According to Nina Shen Rastogi of Slate.com, microwaving can be the greener cooking option as long as you don’t leave your microwave plugged in when you’re not using it–apparently the little digital clock display thingy takes up a surprising amount of energy (and do you really need a microwave to tell you the time? Hang a battery-operated clock in view of the kitchen and you’ve got it…)

So microwaving should be the way to go with brown rice, as it is for pasta (plain or whole-grain) and white rice. But unfortunately, microwaving brown rice, with its tough outer skin, really doesn’t work well at all if you just dump the raw rice into some water and try to nuke it straight up, the way you can with these quicker-soaking grains. Certainly not in 3-5 minutes of cooking time. Not without babysitting and worrying about boilover. Feh.

And it’s never a good idea to nuke something starchy more than a few minutes at a time, at least not without a lot of water in it–you could end up with plastic (think about what happens to bagels if you microwave them for more than 15-20 seconds).

But you know I don’t like to give up once I decide something should work. So–I thought about something I posted a couple of years ago on nuking oatmeal successfully and decided to try the presoak idea that had worked for steelcut oats. Only who wants to presoak rice overnight if they don’t have to? Steelcut oats–you know you’re going to make them for the next morning’s brunch (only do it on a weekend). Stick ’em in a bowl with water and a lid, let it sit overnight, nuke a few minutes in the morning and you’ve got it. It’s perfect.

Rice? I never know what I’m making for supper until about an hour before.

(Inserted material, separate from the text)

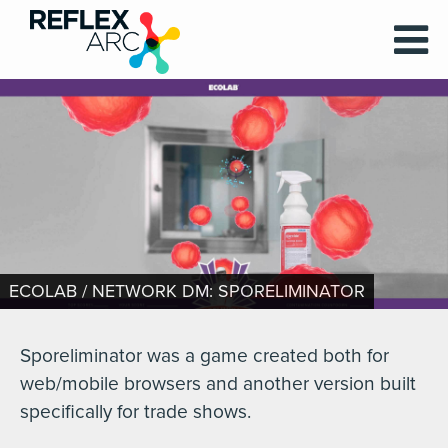
ECOLAB / NETWORK DM: SPORELIMINATOR
Sporeliminator was a game created both for
web/mobile browsers and another version built
specifically for trade shows.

But a hot presoak worked pretty well to get things started, and it only took about 15 minutes (because I was impatient). The whole thing still took about an hour–well, maybe less in the strict sense, I wasn’t paying attention the whole time and basically let it sit until I was ready. But most of that time was for absorption with the power off. This didn’t take more than about 8-10 minutes total microwave time, including 4 minutes heating some plain water to boiling for the presoak. Leaves a grand total of maybe 5 minutes actual nuke time for the rice–not half bad, to tell you the truth. Just do it the first time when you happen to have the time rather than when you’re rushed. If you’re single or only have a small family, a batch will last you more than one day–just store it tightly covered in the fridge and reheat by drizzling a little water on and microwaving 1-2 minutes with a lid.

So to all former (parents) or next-gen (grown post-uni children) or would-be hippies, vegans, natural yogurt-eaters, etc., it might not be faster minute-for-minute but you can now have your brown rice AND your green environment too. Nina Shen Rastogi said so. Just unplug the microwave when you’re not using it.

Brown Rice in the Microwave

  • 1 c. long-grain (or other) brown rice
  • 2-2.5 c water, or enough to cover rice with about 1 inch of water

Heat the water to near-boiling, about 4 min. on HIGH in a smallish (2.5-3 c. capacity) pyrex bowl with a microwaveable lid. Meanwhile rinse the rice. Scoop it into the hot water and cover it. Let it sit in the closed microwave 15-20 min. to start soaking up. Microwave 3-4 min. on HIGH and let absorb another 15-20 min. or so–the rice should be swollen to within about 1/4 inch of the water surface. Microwave another minute or so covered and let sit another 10-15 minutes to steam. Taste test–it should be tender, chewy, and fully cooked without being mushy. If it’s fully cooked but there’s still a swamp of liquid, drain it off, stir the rice gently and microwave covered 1 more minute to steam and even out the rice a bit.